**Aim of the task:** Report every line of the data below that contains the string "vous". Matching is case-sensitive.

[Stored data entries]
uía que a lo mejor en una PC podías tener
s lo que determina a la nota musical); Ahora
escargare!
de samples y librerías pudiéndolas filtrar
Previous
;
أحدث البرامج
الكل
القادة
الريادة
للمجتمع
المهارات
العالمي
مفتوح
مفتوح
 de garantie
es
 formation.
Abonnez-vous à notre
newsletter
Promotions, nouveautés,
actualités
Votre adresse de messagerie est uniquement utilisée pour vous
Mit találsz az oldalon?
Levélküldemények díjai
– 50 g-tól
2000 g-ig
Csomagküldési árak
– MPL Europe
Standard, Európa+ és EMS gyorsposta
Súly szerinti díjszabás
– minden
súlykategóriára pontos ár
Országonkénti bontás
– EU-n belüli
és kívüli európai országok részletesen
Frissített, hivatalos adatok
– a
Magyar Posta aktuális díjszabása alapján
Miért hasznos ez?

--

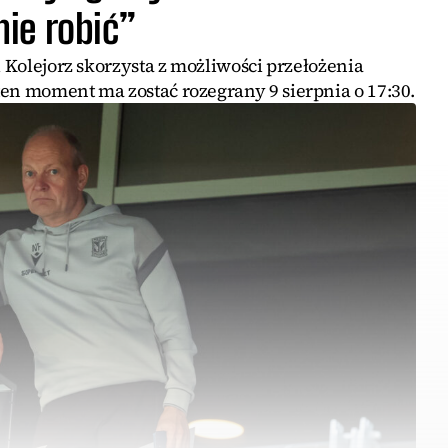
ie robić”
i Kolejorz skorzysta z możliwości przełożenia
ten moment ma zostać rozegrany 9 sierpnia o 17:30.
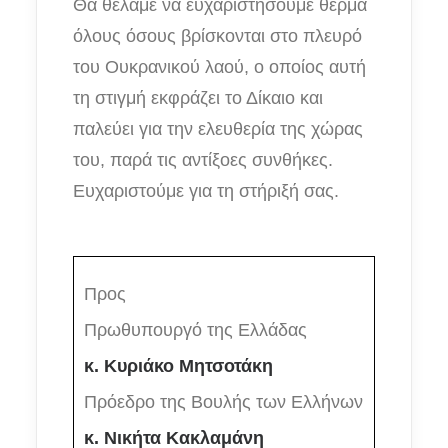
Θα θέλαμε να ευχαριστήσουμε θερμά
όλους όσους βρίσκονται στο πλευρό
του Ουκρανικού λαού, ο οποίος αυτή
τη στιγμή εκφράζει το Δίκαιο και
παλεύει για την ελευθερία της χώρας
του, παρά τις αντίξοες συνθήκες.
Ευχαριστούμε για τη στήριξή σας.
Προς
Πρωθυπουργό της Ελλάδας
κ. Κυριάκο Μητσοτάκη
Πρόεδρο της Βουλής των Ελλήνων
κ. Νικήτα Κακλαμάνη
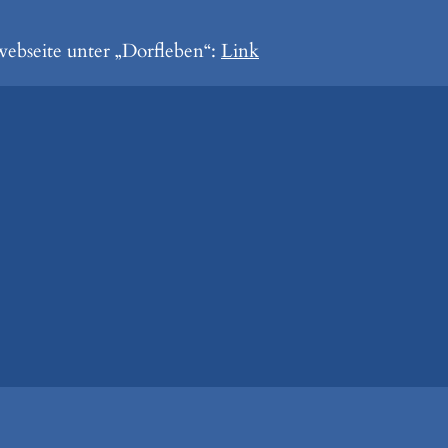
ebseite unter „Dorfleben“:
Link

**Solution for this task:**
Abonnez-vous à notre
Votre adresse de messagerie est uniquement utilisée pour vous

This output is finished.